## Source material

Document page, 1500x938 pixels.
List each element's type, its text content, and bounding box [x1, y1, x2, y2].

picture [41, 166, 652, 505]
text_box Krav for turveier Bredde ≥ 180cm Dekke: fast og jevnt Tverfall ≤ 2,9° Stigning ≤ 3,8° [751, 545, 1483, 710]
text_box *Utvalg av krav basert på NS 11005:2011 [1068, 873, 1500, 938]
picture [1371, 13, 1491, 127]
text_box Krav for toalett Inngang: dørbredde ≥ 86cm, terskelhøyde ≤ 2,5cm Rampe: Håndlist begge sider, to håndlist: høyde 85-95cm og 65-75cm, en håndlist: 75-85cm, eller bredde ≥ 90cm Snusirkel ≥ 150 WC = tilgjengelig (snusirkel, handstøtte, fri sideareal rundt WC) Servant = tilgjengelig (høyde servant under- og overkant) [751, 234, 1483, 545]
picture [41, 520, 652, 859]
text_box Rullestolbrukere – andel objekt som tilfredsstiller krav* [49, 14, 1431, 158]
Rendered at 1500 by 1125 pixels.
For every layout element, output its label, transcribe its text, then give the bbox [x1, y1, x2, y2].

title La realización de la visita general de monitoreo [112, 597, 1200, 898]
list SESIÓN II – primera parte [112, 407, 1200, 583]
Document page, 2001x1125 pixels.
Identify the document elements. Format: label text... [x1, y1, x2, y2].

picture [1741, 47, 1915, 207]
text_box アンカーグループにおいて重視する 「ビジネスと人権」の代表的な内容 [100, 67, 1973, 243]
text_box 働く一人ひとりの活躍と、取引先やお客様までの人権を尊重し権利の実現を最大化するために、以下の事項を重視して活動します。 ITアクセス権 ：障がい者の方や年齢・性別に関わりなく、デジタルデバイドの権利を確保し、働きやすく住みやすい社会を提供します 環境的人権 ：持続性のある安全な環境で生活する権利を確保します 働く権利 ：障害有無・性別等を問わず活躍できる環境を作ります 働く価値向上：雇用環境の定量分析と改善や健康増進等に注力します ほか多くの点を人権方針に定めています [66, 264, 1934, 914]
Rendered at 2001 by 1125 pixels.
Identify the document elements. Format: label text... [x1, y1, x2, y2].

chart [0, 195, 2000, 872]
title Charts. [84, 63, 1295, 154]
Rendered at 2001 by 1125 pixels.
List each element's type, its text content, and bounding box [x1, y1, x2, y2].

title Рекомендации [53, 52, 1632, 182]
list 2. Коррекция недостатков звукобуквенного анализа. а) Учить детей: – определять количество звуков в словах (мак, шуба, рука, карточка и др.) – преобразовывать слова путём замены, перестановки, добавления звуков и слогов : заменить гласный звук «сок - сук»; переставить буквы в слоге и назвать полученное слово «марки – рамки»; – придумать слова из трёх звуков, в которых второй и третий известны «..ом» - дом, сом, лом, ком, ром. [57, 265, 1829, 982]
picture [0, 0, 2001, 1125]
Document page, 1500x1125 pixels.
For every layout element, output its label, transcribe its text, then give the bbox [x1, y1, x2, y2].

## What is required
Write the data above out again in full, exactly.

## Finished exercise
Document page, 1500x938 pixels.
List each element's type, its text content, and bounding box [x1, y1, x2, y2].

picture [41, 166, 652, 505]
text_box Krav for turveier Bredde ≥ 180cm Dekke: fast og jevnt Tverfall ≤ 2,9° Stigning ≤ 3,8° [751, 545, 1483, 710]
text_box *Utvalg av krav basert på NS 11005:2011 [1068, 873, 1500, 938]
picture [1371, 13, 1491, 127]
text_box Krav for toalett Inngang: dørbredde ≥ 86cm, terskelhøyde ≤ 2,5cm Rampe: Håndlist begge sider, to håndlist: høyde 85-95cm og 65-75cm, en håndlist: 75-85cm, eller bredde ≥ 90cm Snusirkel ≥ 150 WC = tilgjengelig (snusirkel, handstøtte, fri sideareal rundt WC) Servant = tilgjengelig (høyde servant under- og overkant) [751, 234, 1483, 545]
picture [41, 520, 652, 859]
text_box Rullestolbrukere – andel objekt som tilfredsstiller krav* [49, 14, 1431, 158]
Rendered at 1500 by 1125 pixels.
For every layout element, output its label, transcribe its text, then give the bbox [x1, y1, x2, y2].

title La realización de la visita general de monitoreo [112, 597, 1200, 898]
list SESIÓN II – primera parte [112, 407, 1200, 583]
Document page, 2001x1125 pixels.
Identify the document elements. Format: label text... [x1, y1, x2, y2].

picture [1741, 47, 1915, 207]
text_box アンカーグループにおいて重視する 「ビジネスと人権」の代表的な内容 [100, 67, 1973, 243]
text_box 働く一人ひとりの活躍と、取引先やお客様までの人権を尊重し権利の実現を最大化するために、以下の事項を重視して活動します。 ITアクセス権 ：障がい者の方や年齢・性別に関わりなく、デジタルデバイドの権利を確保し、働きやすく住みやすい社会を提供します 環境的人権 ：持続性のある安全な環境で生活する権利を確保します 働く権利 ：障害有無・性別等を問わず活躍できる環境を作ります 働く価値向上：雇用環境の定量分析と改善や健康増進等に注力します ほか多くの点を人権方針に定めています [66, 264, 1934, 914]
Rendered at 2001 by 1125 pixels.
Identify the document elements. Format: label text... [x1, y1, x2, y2].

chart [0, 195, 2000, 872]
title Charts. [84, 63, 1295, 154]
Rendered at 2001 by 1125 pixels.
List each element's type, its text content, and bounding box [x1, y1, x2, y2].

title Рекомендации [53, 52, 1632, 182]
list 2. Коррекция недостатков звукобуквенного анализа. а) Учить детей: – определять количество звуков в словах (мак, шуба, рука, карточка и др.) – преобразовывать слова путём замены, перестановки, добавления звуков и слогов : заменить гласный звук «сок - сук»; переставить буквы в слоге и назвать полученное слово «марки – рамки»; – придумать слова из трёх звуков, в которых второй и третий известны «..ом» - дом, сом, лом, ком, ром. [57, 265, 1829, 982]
picture [0, 0, 2001, 1125]
Document page, 1500x1125 pixels.
For every layout element, output its label, transcribe its text, then give the bbox [x1, y1, x2, y2].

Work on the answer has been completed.